Okay. Most pundits are pointing to the patent cliff (currently roiling all of the multinational pharma concerns) as the main culprit for the closings of facilities in Puerto Rico. That may not be the whole story though. No, I’d certainly also point to a change in the Puerto Rico tax code, called Law 154 (it greatly blunted the nearly half-century old tax incentives for pharma to manufacture its most-labor intensive components on the island). We’ve been over this here at length, in 2010, but pharma has been a driving force for robust employment on the island since the mid-1960s. Coincidentally, that is also when so-called tax haven status — for manufacturing — became fully operational — from the point of view of U.S. multinationals, especially high margin multinationals. . . like pharma.
Now, half a century later, there is a vast, deep, well-trained labor force on the island. And post Law 154, that labor force has fewer and fewer places — to ply its various trades. In short, a more gradual ramp up of taxes on multinationals might have been a wiser choice here, by the Puerto Rican legislature, in my opinion.

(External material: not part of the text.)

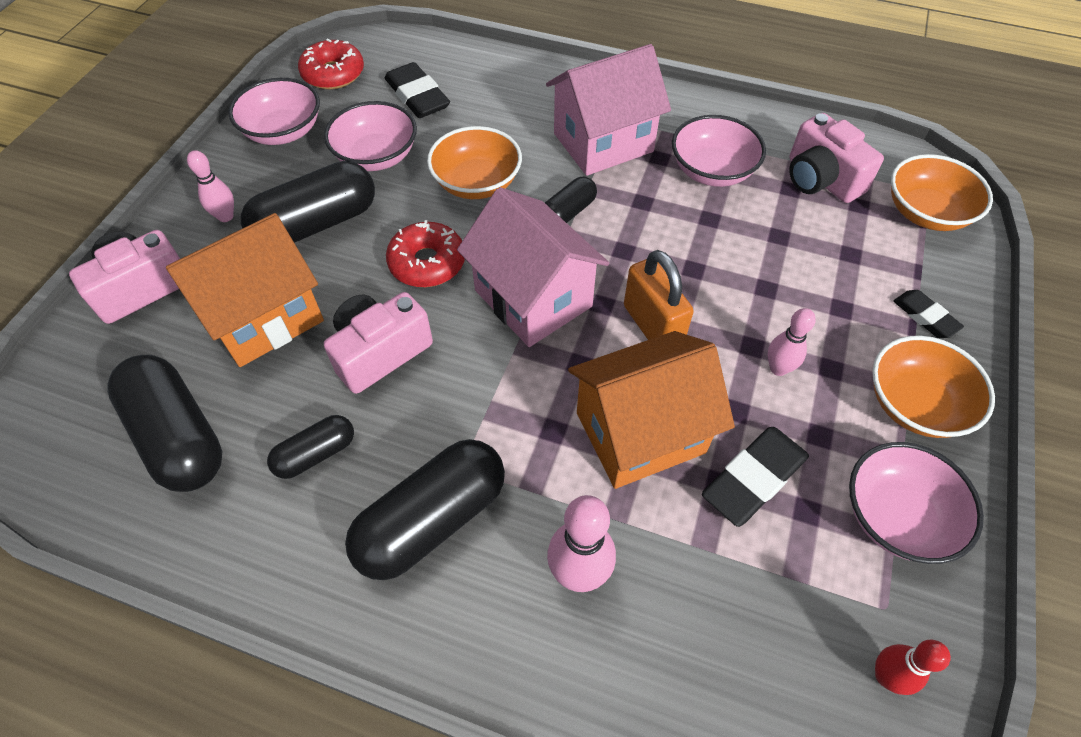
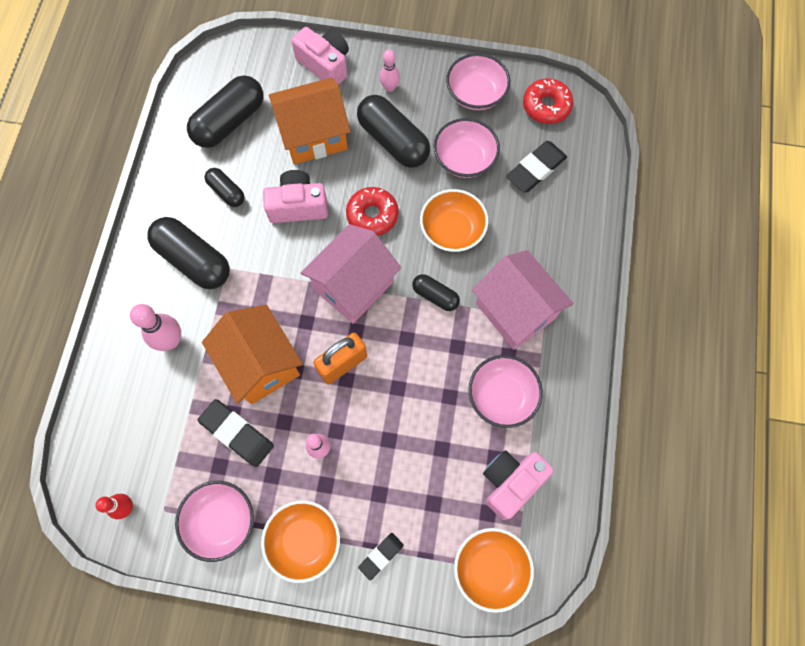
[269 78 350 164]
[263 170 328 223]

Here is but one version of this continuing “under-“employment story — of a very well-trained, highly motivated and able workforce, on the island — via InPharma — do go read it all:
The Pharma Giant has three Puerto Rican manufacturing plants but late last week Pfizer announced operations at its active product ingredients (APIs) and solid dosage products in Barceloneta are to be phased out by the end of 2017. . . .

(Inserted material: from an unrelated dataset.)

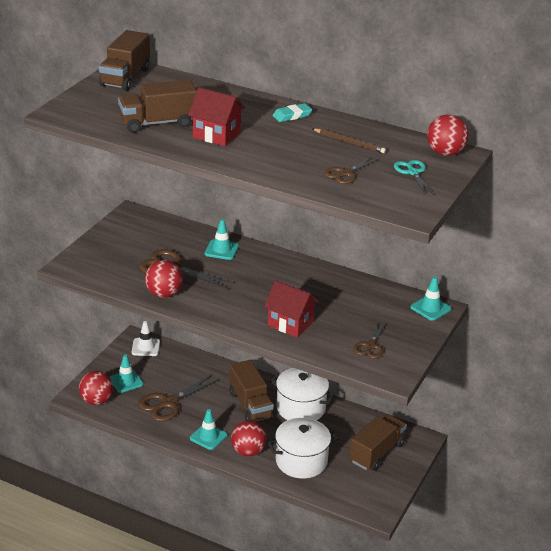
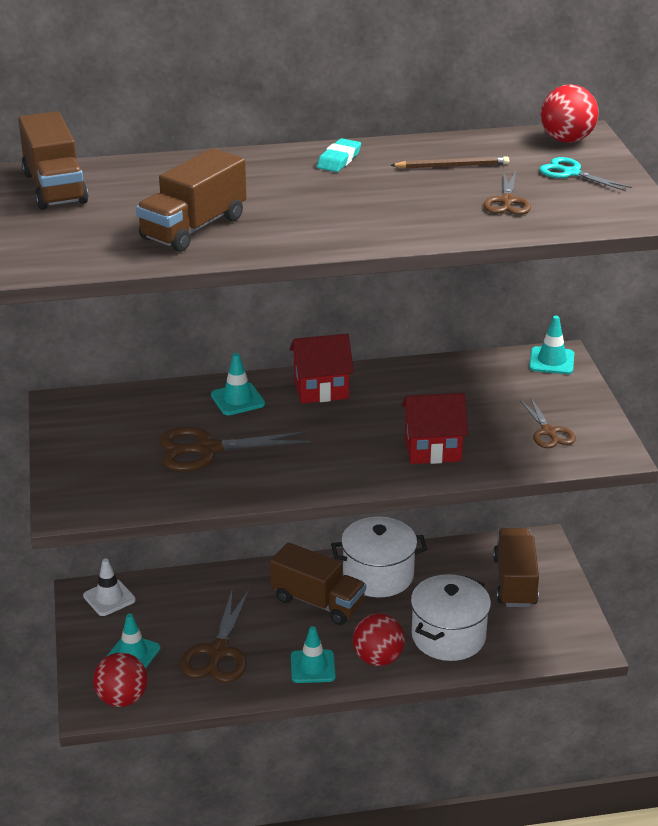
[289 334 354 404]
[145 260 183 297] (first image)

The [Pfizer] Barceloneta facility manufactures 13 APIs – Amlodipine, Azithromycin, Celecoxib, Doxazosin, Exemestane, Fluconazole, Linezolid, Nifedipine, Parecoxib, Sertraline, Tolterodine, Varenicline, Latanoprost – as well as several branded drugs, including Cardura, Diflucan, Glucotrol, Minipress, Norvasc, Procardia, Tikosyn, Xanax/Halcion, Zithromax and Zoloft. . . .
I am amenable to the argument that Puerto Rico needed to begin to move toward a more “market-based” system of taxation of companies whose headquarters were not on the island (for its longer term economic prosperity to continue), but Law 154’s “off the cliff taxation” may have been “too much, too soon“. And that is extremely unfortunate — for the people who’ve previously made their careers on the relatively high-skill, high paying jobs — primarily in pharma (but also in electronics) there.